[Directive]
Copy out the lines that follow with each "4 Estrelas" swapped for "5 Estrelas", keeping everything else the same.
========================
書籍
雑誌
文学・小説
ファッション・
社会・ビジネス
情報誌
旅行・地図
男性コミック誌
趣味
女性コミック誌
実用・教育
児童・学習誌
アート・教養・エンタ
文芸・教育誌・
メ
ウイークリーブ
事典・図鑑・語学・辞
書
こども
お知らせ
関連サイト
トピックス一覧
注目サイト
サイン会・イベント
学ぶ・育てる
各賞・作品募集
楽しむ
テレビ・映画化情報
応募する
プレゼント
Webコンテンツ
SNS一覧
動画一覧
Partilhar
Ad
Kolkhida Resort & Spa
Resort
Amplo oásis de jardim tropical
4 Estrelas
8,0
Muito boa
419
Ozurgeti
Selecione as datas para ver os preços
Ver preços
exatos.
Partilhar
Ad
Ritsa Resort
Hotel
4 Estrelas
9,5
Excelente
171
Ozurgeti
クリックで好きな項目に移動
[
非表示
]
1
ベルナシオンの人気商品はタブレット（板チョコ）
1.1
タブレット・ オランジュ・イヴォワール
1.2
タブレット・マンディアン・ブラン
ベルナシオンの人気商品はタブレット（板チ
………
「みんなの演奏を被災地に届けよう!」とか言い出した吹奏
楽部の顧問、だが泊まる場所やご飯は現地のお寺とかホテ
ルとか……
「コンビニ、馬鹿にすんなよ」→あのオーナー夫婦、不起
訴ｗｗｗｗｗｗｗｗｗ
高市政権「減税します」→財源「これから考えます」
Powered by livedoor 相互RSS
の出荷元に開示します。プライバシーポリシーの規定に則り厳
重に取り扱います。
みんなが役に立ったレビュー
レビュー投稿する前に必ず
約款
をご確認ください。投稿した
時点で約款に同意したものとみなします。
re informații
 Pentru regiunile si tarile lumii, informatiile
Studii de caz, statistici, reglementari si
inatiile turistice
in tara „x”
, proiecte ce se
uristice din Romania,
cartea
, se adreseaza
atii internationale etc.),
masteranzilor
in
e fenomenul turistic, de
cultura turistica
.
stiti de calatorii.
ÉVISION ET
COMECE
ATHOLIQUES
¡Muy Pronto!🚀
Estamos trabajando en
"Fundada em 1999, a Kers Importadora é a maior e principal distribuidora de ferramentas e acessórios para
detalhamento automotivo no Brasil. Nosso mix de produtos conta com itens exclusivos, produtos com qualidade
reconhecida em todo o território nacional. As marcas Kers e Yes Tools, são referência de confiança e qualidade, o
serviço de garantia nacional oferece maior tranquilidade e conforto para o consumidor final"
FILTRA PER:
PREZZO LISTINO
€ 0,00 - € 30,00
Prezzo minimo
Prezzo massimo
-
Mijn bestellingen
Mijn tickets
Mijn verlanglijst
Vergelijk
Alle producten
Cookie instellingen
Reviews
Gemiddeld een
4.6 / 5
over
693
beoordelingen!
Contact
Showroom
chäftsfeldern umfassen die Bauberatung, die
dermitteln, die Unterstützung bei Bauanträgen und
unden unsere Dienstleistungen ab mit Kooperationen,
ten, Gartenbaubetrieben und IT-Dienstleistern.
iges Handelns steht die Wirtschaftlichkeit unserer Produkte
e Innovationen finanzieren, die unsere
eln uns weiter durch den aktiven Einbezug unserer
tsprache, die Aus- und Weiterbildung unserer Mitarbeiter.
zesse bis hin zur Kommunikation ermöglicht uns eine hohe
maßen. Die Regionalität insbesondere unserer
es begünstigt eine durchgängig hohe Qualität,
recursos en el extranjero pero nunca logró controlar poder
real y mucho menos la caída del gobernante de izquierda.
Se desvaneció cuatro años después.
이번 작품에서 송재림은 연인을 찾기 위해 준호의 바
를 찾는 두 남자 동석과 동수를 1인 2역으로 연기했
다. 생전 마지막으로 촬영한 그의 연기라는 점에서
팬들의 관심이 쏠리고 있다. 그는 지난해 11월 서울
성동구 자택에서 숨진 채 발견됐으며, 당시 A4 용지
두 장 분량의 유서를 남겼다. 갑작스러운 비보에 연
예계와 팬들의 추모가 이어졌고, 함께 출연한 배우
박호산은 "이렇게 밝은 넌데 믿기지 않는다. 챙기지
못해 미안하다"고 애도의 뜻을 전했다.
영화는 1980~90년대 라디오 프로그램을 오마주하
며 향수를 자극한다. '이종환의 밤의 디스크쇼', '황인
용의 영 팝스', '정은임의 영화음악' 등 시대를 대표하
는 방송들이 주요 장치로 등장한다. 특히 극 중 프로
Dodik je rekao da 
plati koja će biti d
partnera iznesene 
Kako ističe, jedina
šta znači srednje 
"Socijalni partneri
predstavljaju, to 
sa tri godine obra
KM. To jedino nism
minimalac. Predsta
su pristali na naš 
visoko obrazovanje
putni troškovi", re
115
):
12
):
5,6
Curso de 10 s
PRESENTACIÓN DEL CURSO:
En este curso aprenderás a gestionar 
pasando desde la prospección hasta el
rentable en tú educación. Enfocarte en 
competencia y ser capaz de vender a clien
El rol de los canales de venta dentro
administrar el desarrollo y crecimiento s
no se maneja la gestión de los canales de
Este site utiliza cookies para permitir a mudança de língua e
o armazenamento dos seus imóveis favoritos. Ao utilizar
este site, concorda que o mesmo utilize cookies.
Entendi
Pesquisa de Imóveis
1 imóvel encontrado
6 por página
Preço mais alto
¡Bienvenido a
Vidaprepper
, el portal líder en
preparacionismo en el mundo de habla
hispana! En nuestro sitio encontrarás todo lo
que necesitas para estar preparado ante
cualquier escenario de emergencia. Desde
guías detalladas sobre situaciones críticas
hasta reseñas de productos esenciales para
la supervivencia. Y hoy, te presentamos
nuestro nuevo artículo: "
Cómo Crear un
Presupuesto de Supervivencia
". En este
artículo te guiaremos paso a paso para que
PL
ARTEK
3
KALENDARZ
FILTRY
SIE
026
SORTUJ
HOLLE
========================
[Output]
書籍
雑誌
文学・小説
ファッション・
社会・ビジネス
情報誌
旅行・地図
男性コミック誌
趣味
女性コミック誌
実用・教育
児童・学習誌
アート・教養・エンタ
文芸・教育誌・
メ
ウイークリーブ
事典・図鑑・語学・辞
書
こども
お知らせ
関連サイト
トピックス一覧
注目サイト
サイン会・イベント
学ぶ・育てる
各賞・作品募集
楽しむ
テレビ・映画化情報
応募する
プレゼント
Webコンテンツ
SNS一覧
動画一覧
Partilhar
Ad
Kolkhida Resort & Spa
Resort
Amplo oásis de jardim tropical
5 Estrelas
8,0
Muito boa
419
Ozurgeti
Selecione as datas para ver os preços
Ver preços
exatos.
Partilhar
Ad
Ritsa Resort
Hotel
5 Estrelas
9,5
Excelente
171
Ozurgeti
クリックで好きな項目に移動
[
非表示
]
1
ベルナシオンの人気商品はタブレット（板チョコ）
1.1
タブレット・ オランジュ・イヴォワール
1.2
タブレット・マンディアン・ブラン
ベルナシオンの人気商品はタブレット（板チ
………
「みんなの演奏を被災地に届けよう!」とか言い出した吹奏
楽部の顧問、だが泊まる場所やご飯は現地のお寺とかホテ
ルとか……
「コンビニ、馬鹿にすんなよ」→あのオーナー夫婦、不起
訴ｗｗｗｗｗｗｗｗｗ
高市政権「減税します」→財源「これから考えます」
Powered by livedoor 相互RSS
の出荷元に開示します。プライバシーポリシーの規定に則り厳
重に取り扱います。
みんなが役に立ったレビュー
レビュー投稿する前に必ず
約款
をご確認ください。投稿した
時点で約款に同意したものとみなします。
re informații
 Pentru regiunile si tarile lumii, informatiile
Studii de caz, statistici, reglementari si
inatiile turistice
in tara „x”
, proiecte ce se
uristice din Romania,
cartea
, se adreseaza
atii internationale etc.),
masteranzilor
in
e fenomenul turistic, de
cultura turistica
.
stiti de calatorii.
ÉVISION ET
COMECE
ATHOLIQUES
¡Muy Pronto!🚀
Estamos trabajando en
"Fundada em 1999, a Kers Importadora é a maior e principal distribuidora de ferramentas e acessórios para
detalhamento automotivo no Brasil. Nosso mix de produtos conta com itens exclusivos, produtos com qualidade
reconhecida em todo o território nacional. As marcas Kers e Yes Tools, são referência de confiança e qualidade, o
serviço de garantia nacional oferece maior tranquilidade e conforto para o consumidor final"
FILTRA PER:
PREZZO LISTINO
€ 0,00 - € 30,00
Prezzo minimo
Prezzo massimo
-
Mijn bestellingen
Mijn tickets
Mijn verlanglijst
Vergelijk
Alle producten
Cookie instellingen
Reviews
Gemiddeld een
4.6 / 5
over
693
beoordelingen!
Contact
Showroom
chäftsfeldern umfassen die Bauberatung, die
dermitteln, die Unterstützung bei Bauanträgen und
unden unsere Dienstleistungen ab mit Kooperationen,
ten, Gartenbaubetrieben und IT-Dienstleistern.
iges Handelns steht die Wirtschaftlichkeit unserer Produkte
e Innovationen finanzieren, die unsere
eln uns weiter durch den aktiven Einbezug unserer
tsprache, die Aus- und Weiterbildung unserer Mitarbeiter.
zesse bis hin zur Kommunikation ermöglicht uns eine hohe
maßen. Die Regionalität insbesondere unserer
es begünstigt eine durchgängig hohe Qualität,
recursos en el extranjero pero nunca logró controlar poder
real y mucho menos la caída del gobernante de izquierda.
Se desvaneció cuatro años después.
이번 작품에서 송재림은 연인을 찾기 위해 준호의 바
를 찾는 두 남자 동석과 동수를 1인 2역으로 연기했
다. 생전 마지막으로 촬영한 그의 연기라는 점에서
팬들의 관심이 쏠리고 있다. 그는 지난해 11월 서울
성동구 자택에서 숨진 채 발견됐으며, 당시 A4 용지
두 장 분량의 유서를 남겼다. 갑작스러운 비보에 연
예계와 팬들의 추모가 이어졌고, 함께 출연한 배우
박호산은 "이렇게 밝은 넌데 믿기지 않는다. 챙기지
못해 미안하다"고 애도의 뜻을 전했다.
영화는 1980~90년대 라디오 프로그램을 오마주하
며 향수를 자극한다. '이종환의 밤의 디스크쇼', '황인
용의 영 팝스', '정은임의 영화음악' 등 시대를 대표하
는 방송들이 주요 장치로 등장한다. 특히 극 중 프로
Dodik je rekao da 
plati koja će biti d
partnera iznesene 
Kako ističe, jedina
šta znači srednje 
"Socijalni partneri
predstavljaju, to 
sa tri godine obra
KM. To jedino nism
minimalac. Predsta
su pristali na naš 
visoko obrazovanje
putni troškovi", re
115
):
12
):
5,6
Curso de 10 s
PRESENTACIÓN DEL CURSO:
En este curso aprenderás a gestionar 
pasando desde la prospección hasta el
rentable en tú educación. Enfocarte en 
competencia y ser capaz de vender a clien
El rol de los canales de venta dentro
administrar el desarrollo y crecimiento s
no se maneja la gestión de los canales de
Este site utiliza cookies para permitir a mudança de língua e
o armazenamento dos seus imóveis favoritos. Ao utilizar
este site, concorda que o mesmo utilize cookies.
Entendi
Pesquisa de Imóveis
1 imóvel encontrado
6 por página
Preço mais alto
¡Bienvenido a
Vidaprepper
, el portal líder en
preparacionismo en el mundo de habla
hispana! En nuestro sitio encontrarás todo lo
que necesitas para estar preparado ante
cualquier escenario de emergencia. Desde
guías detalladas sobre situaciones críticas
hasta reseñas de productos esenciales para
la supervivencia. Y hoy, te presentamos
nuestro nuevo artículo: "
Cómo Crear un
Presupuesto de Supervivencia
". En este
artículo te guiaremos paso a paso para que
PL
ARTEK
3
KALENDARZ
FILTRY
SIE
026
SORTUJ
HOLLE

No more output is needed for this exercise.